Implement Error Handling

void HAL_SPI_ErrorCallback(SPI_HandleTypeDef *hspi) {
    uint32_t error = HAL_SPI_GetError(hspi);
    if (error & HAL_SPI_ERROR_DMA) {
        // DMA transfer error - retry or log
    }
    if (error & HAL_SPI_ERROR_OVR) {
        // Overrun - data lost, flush RX
    }
    // Always release CS on error
    HAL_GPIO_WritePin(FLASH_CS_GPIO_Port, FLASH_CS_Pin, GPIO_PIN_SET);
}

Also implement the transfer complete callback to release CS and update your buffer state:

void HAL_SPI_TxCpltCallback(SPI_HandleTypeDef *hspi) {
    HAL_GPIO_WritePin(FLASH_CS_GPIO_Port, FLASH_CS_Pin, GPIO_PIN_SET);
    // Update tail pointer, mark flush complete
}

On the flash side, add a simple CRC or checksum to each log entry. When you read entries back, verify the checksum. Flash bits can flip, especially as the chip ages, and you want to know when that happens rather than trusting corrupted data.
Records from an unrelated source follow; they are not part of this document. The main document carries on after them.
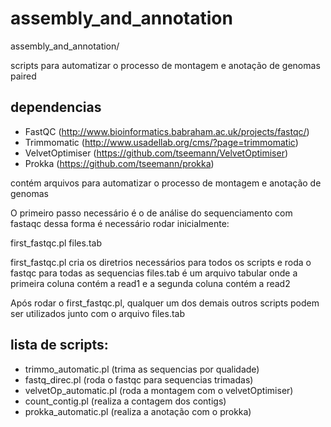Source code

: # assembly_and_annotation
assembly_and_annotation/

scripts para automatizar o processo de montagem e anotação de genomas paired

## dependencias
- FastQC (http://www.bioinformatics.babraham.ac.uk/projects/fastqc/)
- Trimmomatic (http://www.usadellab.org/cms/?page=trimmomatic)
- VelvetOptimiser (https://github.com/tseemann/VelvetOptimiser)
- Prokka (https://github.com/tseemann/prokka)

contém arquivos para automatizar o processo de montagem e anotação de genomas

O primeiro passo necessário é o de análise do sequenciamento com fastaqc
dessa forma é necessário rodar inicialmente:

first_fastqc.pl files.tab

first_fastqc.pl cria os diretrios necessários para todos os scripts e roda o fastqc para todas as sequencias
files.tab é um arquivo tabular onde a primeira coluna contém a read1 e a segunda coluna contém a read2


Após rodar o first_fastqc.pl, qualquer um dos demais outros scripts podem ser utilizados junto com o arquivo files.tab

## lista de scripts:
- trimmo_automatic.pl (trima as sequencias por qualidade)
- fastq_direc.pl (roda o fastqc para sequencias trimadas)
- velvetOp_automatic.pl (roda a montagem com o velvetOptimiser)
- count_contig.pl (realiza a contagem dos contigs)
- prokka_automatic.pl (realiza a anotação com o prokka)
Compile and Flash the Code
- Build the project in STM32CubeIDE. Fix any warnings - treat them seriously, especially around pointer types and DMA buffer alignment.
- Connect your STM32 board via ST-Link and flash the firmware.
- Watch out: if your DMA buffers are in a cached memory region (common on STM32F7/H7), you need to handle cache coherency. Either place DMA buffers in a non-cacheable region using the linker script or use cache maintenance functions before and after DMA transfers.
Test the Circular Buffer Log System
- Write a test that fills the circular buffer past its capacity, flushes to flash, then reads back and verifies the data. This confirms your wrap-around logic works.
- Read back raw flash sectors with a debug tool or UART dump to verify the data layout matches your expectations.
- Test power loss scenarios. Pull power during a write and verify on the next boot that your log metadata (head/tail pointers stored in flash) is still consistent. This is where most circular buffer implementations break down in production.

Troubleshooting

Flash Memory Not Responding
- Double-check your wiring. MOSI and MISO get swapped more often than anyone admits.
- Verify the CS pin toggles correctly with a logic analyzer or scope. The flash chip ignores everything when CS is high.
- Confirm SPI mode. Most W25Q chips use SPI Mode 0 (CPOL=0, CPHA=0). If you're in Mode 3 it might also work, but modes 1 and 2 won't.
- Check the flash chip's supply voltage. Some W25Q variants need 2.7V minimum; a sagging 3.3V rail under load can cause intermittent failures.
Data Corruption
- Make sure you're erasing the flash sector (4KB minimum on W25Q) before writing to it. Flash memory can only flip bits from 1 to 0 during programming. To write new data, you must erase first (sets all bits to 1).
- Add CRC-16 or CRC-32 to each log entry. Verify on read. If CRCs fail consistently in certain sectors, those sectors may be wearing out.
- If you're writing from an ISR context, ensure your buffer access is atomic or properly guarded. The volatile keyword alone is not enough - you may need critical sections around multi-step buffer operations.

What You've Built

You now have a circular buffer logging system that stages data in RAM and flushes it to SPI flash using DMA, keeping CPU overhead minimal. The circular design means your log never runs out of space - it just recycles. For production use, I'd recommend adding a sequence number to each entry so you can reconstruct the correct order on readback, and storing your head/tail metadata in a dedicated flash sector with redundant copies so you survive unexpected power loss gracefully.